## Assignment
The following entries are to be retyped in full, exactly as written.

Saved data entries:
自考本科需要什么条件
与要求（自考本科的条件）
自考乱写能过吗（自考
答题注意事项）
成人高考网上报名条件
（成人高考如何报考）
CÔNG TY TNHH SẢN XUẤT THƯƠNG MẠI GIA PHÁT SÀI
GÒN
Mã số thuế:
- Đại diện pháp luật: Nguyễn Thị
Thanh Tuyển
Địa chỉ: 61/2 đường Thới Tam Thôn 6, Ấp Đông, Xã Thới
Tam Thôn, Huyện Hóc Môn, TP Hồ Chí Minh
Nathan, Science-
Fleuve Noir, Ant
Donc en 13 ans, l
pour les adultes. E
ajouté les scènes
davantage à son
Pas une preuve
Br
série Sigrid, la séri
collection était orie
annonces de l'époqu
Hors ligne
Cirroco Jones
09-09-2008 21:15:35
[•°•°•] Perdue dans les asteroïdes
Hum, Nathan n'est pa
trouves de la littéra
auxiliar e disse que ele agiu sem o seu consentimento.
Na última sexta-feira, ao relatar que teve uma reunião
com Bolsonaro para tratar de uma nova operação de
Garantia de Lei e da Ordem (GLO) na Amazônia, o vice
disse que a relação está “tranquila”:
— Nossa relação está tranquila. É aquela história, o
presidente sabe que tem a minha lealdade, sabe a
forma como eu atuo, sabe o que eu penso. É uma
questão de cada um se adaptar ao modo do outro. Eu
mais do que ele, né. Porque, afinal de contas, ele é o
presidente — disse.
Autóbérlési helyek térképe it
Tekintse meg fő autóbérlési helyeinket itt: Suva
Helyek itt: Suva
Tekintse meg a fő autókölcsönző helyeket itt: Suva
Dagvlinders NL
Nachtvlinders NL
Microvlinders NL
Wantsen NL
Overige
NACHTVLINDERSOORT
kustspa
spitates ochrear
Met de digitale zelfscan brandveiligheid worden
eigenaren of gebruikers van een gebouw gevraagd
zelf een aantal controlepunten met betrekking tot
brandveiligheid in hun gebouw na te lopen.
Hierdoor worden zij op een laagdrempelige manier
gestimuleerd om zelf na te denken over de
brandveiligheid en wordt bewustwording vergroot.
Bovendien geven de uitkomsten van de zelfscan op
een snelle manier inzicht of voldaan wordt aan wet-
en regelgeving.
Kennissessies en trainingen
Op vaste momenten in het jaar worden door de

## Exercise response
自考本科需要什么条件
与要求（自考本科的条件）
自考乱写能过吗（自考
答题注意事项）
成人高考网上报名条件
（成人高考如何报考）
CÔNG TY TNHH SẢN XUẤT THƯƠNG MẠI GIA PHÁT SÀI
GÒN
Mã số thuế:
- Đại diện pháp luật: Nguyễn Thị
Thanh Tuyển
Địa chỉ: 61/2 đường Thới Tam Thôn 6, Ấp Đông, Xã Thới
Tam Thôn, Huyện Hóc Môn, TP Hồ Chí Minh
Nathan, Science-
Fleuve Noir, Ant
Donc en 13 ans, l
pour les adultes. E
ajouté les scènes
davantage à son
Pas une preuve
Br
série Sigrid, la séri
collection était orie
annonces de l'époqu
Hors ligne
Cirroco Jones
09-09-2008 21:15:35
[•°•°•] Perdue dans les asteroïdes
Hum, Nathan n'est pa
trouves de la littéra
auxiliar e disse que ele agiu sem o seu consentimento.
Na última sexta-feira, ao relatar que teve uma reunião
com Bolsonaro para tratar de uma nova operação de
Garantia de Lei e da Ordem (GLO) na Amazônia, o vice
disse que a relação está “tranquila”:
— Nossa relação está tranquila. É aquela história, o
presidente sabe que tem a minha lealdade, sabe a
forma como eu atuo, sabe o que eu penso. É uma
questão de cada um se adaptar ao modo do outro. Eu
mais do que ele, né. Porque, afinal de contas, ele é o
presidente — disse.
Autóbérlési helyek térképe it
Tekintse meg fő autóbérlési helyeinket itt: Suva
Helyek itt: Suva
Tekintse meg a fő autókölcsönző helyeket itt: Suva
Dagvlinders NL
Nachtvlinders NL
Microvlinders NL
Wantsen NL
Overige
NACHTVLINDERSOORT
kustspa
spitates ochrear
Met de digitale zelfscan brandveiligheid worden
eigenaren of gebruikers van een gebouw gevraagd
zelf een aantal controlepunten met betrekking tot
brandveiligheid in hun gebouw na te lopen.
Hierdoor worden zij op een laagdrempelige manier
gestimuleerd om zelf na te denken over de
brandveiligheid en wordt bewustwording vergroot.
Bovendien geven de uitkomsten van de zelfscan op
een snelle manier inzicht of voldaan wordt aan wet-
en regelgeving.
Kennissessies en trainingen
Op vaste momenten in het jaar worden door de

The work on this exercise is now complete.